The other thing that Anna noticed was that there seemed to be little to do with folklore or religion. I didn’t really spot anything related to the tradition of the ‘May Queen’, church-going, morris dancing, dowsing, or other ritual practices that I relate to the countryside. We found what appeared to be some corn dolls on the upper level, but there was not much in the way of anything remotely ‘witchy’. The only witches we found were on the covers of the books in the separate ‘Ladybird Books’ exhibition, upstairs in the museum.
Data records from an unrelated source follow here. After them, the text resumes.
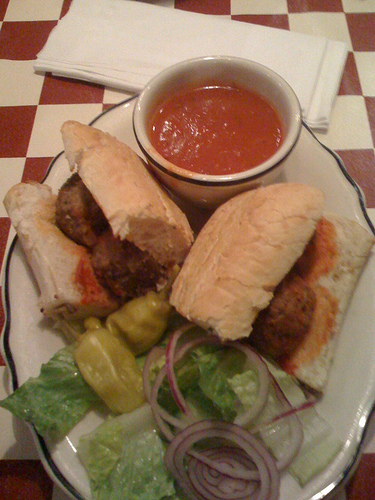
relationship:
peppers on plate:
[79, 281, 174, 412] [2, 84, 373, 497]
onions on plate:
[153, 416, 298, 498] [2, 84, 373, 497]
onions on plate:
[148, 321, 283, 429] [2, 84, 373, 497]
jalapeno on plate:
[85, 320, 133, 397] [41, 129, 348, 491]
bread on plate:
[179, 181, 360, 388] [2, 84, 373, 497]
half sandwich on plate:
[2, 125, 197, 313] [2, 84, 373, 497]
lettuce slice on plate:
[2, 334, 130, 435] [2, 84, 373, 497]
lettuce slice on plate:
[81, 333, 345, 499] [2, 84, 373, 497]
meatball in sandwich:
[264, 249, 321, 358] [189, 238, 343, 364]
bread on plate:
[203, 214, 277, 270] [311, 132, 339, 210]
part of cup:
[227, 52, 263, 85] [130, 54, 306, 213]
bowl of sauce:
[129, 48, 313, 209] [185, 89, 247, 153]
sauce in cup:
[167, 73, 271, 155] [130, 54, 306, 213]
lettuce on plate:
[1, 345, 105, 452] [2, 84, 373, 497]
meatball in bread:
[264, 249, 321, 358] [166, 180, 373, 396]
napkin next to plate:
[31, 0, 346, 132] [2, 84, 373, 497]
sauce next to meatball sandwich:
[137, 73, 286, 186] [2, 114, 371, 402]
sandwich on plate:
[2, 166, 373, 392] [2, 84, 373, 497]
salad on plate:
[1, 287, 343, 498] [2, 84, 373, 497]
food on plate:
[6, 49, 323, 482] [2, 84, 373, 497]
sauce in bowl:
[167, 73, 271, 155] [129, 48, 313, 209]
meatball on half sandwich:
[50, 169, 108, 250] [2, 125, 197, 313]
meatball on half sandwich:
[91, 227, 163, 310] [2, 125, 197, 313]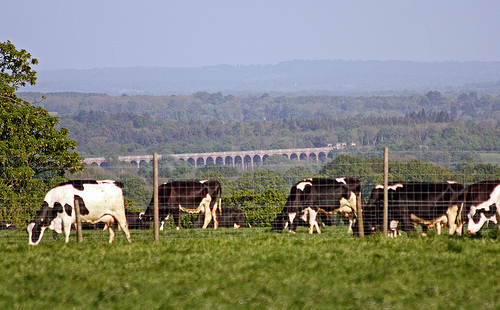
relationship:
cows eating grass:
[26, 178, 499, 246] [3, 217, 498, 309]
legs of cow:
[105, 214, 131, 246] [27, 179, 139, 245]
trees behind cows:
[84, 157, 493, 210] [26, 178, 499, 246]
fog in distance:
[1, 0, 499, 61] [1, 0, 498, 98]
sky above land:
[1, 0, 499, 61] [0, 61, 499, 309]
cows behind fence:
[26, 178, 499, 246] [0, 161, 499, 237]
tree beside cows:
[0, 41, 89, 229] [26, 178, 499, 246]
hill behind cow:
[27, 92, 489, 156] [139, 176, 225, 235]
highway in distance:
[76, 144, 343, 168] [27, 92, 489, 156]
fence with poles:
[0, 161, 499, 237] [146, 147, 393, 252]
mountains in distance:
[23, 54, 493, 97] [1, 0, 498, 98]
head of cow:
[27, 219, 48, 246] [27, 179, 139, 245]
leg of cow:
[169, 196, 179, 230] [139, 176, 225, 235]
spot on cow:
[72, 196, 91, 215] [27, 179, 139, 245]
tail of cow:
[214, 180, 224, 217] [139, 176, 225, 235]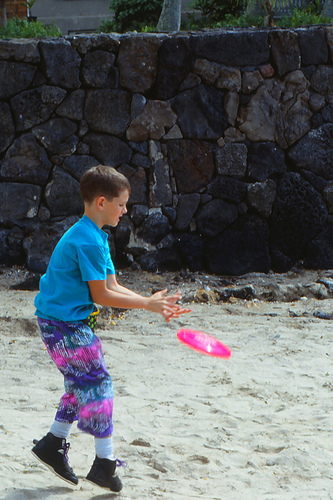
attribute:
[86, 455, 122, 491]
shoe — tennis, black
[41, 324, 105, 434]
pants — multi colored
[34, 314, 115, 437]
pants — flamboyant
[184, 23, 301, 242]
wall — rock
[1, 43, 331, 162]
wall — tall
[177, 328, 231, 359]
frisbee — pink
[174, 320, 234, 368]
frisbee — pink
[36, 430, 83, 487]
shoe — black, tennis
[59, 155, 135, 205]
hair cut — short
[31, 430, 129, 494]
shoes — black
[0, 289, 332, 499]
sand — white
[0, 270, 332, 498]
ground — white, sand covered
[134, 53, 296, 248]
structure — rock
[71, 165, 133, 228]
head — boy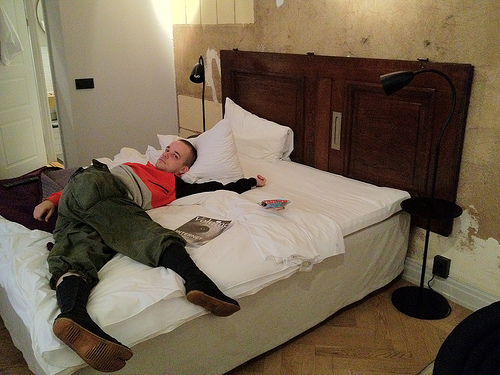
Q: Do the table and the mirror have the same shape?
A: Yes, both the table and the mirror are round.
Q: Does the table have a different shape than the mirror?
A: No, both the table and the mirror are round.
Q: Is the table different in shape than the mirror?
A: No, both the table and the mirror are round.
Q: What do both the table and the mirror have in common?
A: The shape, both the table and the mirror are round.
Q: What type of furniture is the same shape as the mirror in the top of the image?
A: The table is the same shape as the mirror.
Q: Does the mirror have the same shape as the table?
A: Yes, both the mirror and the table are round.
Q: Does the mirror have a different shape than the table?
A: No, both the mirror and the table are round.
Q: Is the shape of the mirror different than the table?
A: No, both the mirror and the table are round.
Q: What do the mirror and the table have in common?
A: The shape, both the mirror and the table are round.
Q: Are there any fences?
A: No, there are no fences.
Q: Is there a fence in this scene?
A: No, there are no fences.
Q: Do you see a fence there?
A: No, there are no fences.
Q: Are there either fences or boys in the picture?
A: No, there are no fences or boys.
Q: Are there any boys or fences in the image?
A: No, there are no fences or boys.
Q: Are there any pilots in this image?
A: No, there are no pilots.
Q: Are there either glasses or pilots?
A: No, there are no pilots or glasses.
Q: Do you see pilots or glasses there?
A: No, there are no pilots or glasses.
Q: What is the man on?
A: The man is on the bed.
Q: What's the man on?
A: The man is on the bed.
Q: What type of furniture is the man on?
A: The man is on the bed.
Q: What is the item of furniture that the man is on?
A: The piece of furniture is a bed.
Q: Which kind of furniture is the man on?
A: The man is on the bed.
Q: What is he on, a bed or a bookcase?
A: The man is on a bed.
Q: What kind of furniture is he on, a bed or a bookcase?
A: The man is on a bed.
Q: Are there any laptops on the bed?
A: No, there is a man on the bed.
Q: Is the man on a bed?
A: Yes, the man is on a bed.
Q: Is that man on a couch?
A: No, the man is on a bed.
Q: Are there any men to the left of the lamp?
A: Yes, there is a man to the left of the lamp.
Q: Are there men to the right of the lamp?
A: No, the man is to the left of the lamp.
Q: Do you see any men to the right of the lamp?
A: No, the man is to the left of the lamp.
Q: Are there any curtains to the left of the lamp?
A: No, there is a man to the left of the lamp.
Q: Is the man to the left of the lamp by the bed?
A: Yes, the man is to the left of the lamp.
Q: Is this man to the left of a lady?
A: No, the man is to the left of the lamp.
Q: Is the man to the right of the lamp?
A: No, the man is to the left of the lamp.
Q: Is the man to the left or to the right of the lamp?
A: The man is to the left of the lamp.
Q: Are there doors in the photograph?
A: Yes, there is a door.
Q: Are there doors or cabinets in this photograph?
A: Yes, there is a door.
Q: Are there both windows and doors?
A: No, there is a door but no windows.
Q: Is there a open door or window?
A: Yes, there is an open door.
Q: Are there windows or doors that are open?
A: Yes, the door is open.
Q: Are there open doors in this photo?
A: Yes, there is an open door.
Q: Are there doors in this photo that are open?
A: Yes, there is a door that is open.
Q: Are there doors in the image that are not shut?
A: Yes, there is a open door.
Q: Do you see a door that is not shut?
A: Yes, there is a open door.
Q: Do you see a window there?
A: No, there are no windows.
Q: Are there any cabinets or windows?
A: No, there are no windows or cabinets.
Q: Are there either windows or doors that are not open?
A: No, there is a door but it is open.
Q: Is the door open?
A: Yes, the door is open.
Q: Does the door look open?
A: Yes, the door is open.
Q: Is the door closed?
A: No, the door is open.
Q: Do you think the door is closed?
A: No, the door is open.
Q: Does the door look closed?
A: No, the door is open.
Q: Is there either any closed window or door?
A: No, there is a door but it is open.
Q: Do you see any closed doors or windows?
A: No, there is a door but it is open.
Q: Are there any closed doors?
A: No, there is a door but it is open.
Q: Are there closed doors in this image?
A: No, there is a door but it is open.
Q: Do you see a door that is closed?
A: No, there is a door but it is open.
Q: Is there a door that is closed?
A: No, there is a door but it is open.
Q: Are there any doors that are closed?
A: No, there is a door but it is open.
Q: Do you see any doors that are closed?
A: No, there is a door but it is open.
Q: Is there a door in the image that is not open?
A: No, there is a door but it is open.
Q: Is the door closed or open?
A: The door is open.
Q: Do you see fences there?
A: No, there are no fences.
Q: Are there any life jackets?
A: No, there are no life jackets.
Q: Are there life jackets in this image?
A: No, there are no life jackets.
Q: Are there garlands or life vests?
A: No, there are no life vests or garlands.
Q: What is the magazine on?
A: The magazine is on the bed.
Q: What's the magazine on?
A: The magazine is on the bed.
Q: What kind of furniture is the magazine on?
A: The magazine is on the bed.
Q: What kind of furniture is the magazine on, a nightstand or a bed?
A: The magazine is on a bed.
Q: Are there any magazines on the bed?
A: Yes, there is a magazine on the bed.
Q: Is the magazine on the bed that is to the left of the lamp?
A: Yes, the magazine is on the bed.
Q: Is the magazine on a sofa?
A: No, the magazine is on the bed.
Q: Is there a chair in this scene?
A: No, there are no chairs.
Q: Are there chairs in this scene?
A: No, there are no chairs.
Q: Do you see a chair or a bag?
A: No, there are no chairs or bags.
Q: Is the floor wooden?
A: Yes, the floor is wooden.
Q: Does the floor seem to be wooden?
A: Yes, the floor is wooden.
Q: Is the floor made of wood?
A: Yes, the floor is made of wood.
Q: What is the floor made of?
A: The floor is made of wood.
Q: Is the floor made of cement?
A: No, the floor is made of wood.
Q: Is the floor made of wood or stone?
A: The floor is made of wood.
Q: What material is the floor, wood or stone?
A: The floor is made of wood.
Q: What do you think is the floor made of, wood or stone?
A: The floor is made of wood.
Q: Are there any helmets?
A: No, there are no helmets.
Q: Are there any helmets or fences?
A: No, there are no helmets or fences.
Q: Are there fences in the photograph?
A: No, there are no fences.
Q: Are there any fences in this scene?
A: No, there are no fences.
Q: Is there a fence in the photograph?
A: No, there are no fences.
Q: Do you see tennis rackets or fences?
A: No, there are no fences or tennis rackets.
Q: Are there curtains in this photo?
A: No, there are no curtains.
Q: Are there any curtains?
A: No, there are no curtains.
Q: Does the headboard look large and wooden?
A: Yes, the headboard is large and wooden.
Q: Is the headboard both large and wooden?
A: Yes, the headboard is large and wooden.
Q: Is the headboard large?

I suppose, really, my question is how far are the farm and folklore separate? Where is the point of connection between them – if any? In some of the research that we have been doing, farm life and witchcraft are certainly linked. But that is in France – perhaps this just was not the case in England. Anyway, it did unsettle me that my experience of the countryside was not really present in the museum. Perhaps I had ‘done’ growing up in the countryside wrong…? Perhaps I actually had no real understanding of what the ‘rural’ meant at all. I knew this said more about me, than about the MERL, which is a brilliant museum. I’m sure my friend Rozzy would have felt that the MERL very much depicted the rural way of life that she knew. 

I know that my feelings lead me once again to the idea of perspective that we have been discussing: when we say ‘rural’, whose rural do we mean? How might ‘rural’ be understood differently from one person to the next? How is your ‘rural’ different from mine? I’ll show you my ‘rural’, if you show me yours, etc…

What does this all mean for our creative writing then? Or mine, at least? The same thing I have been constantly learning each week, I suppose: challenge assumptions, consider perspectives, and that I’d be a useless farmer.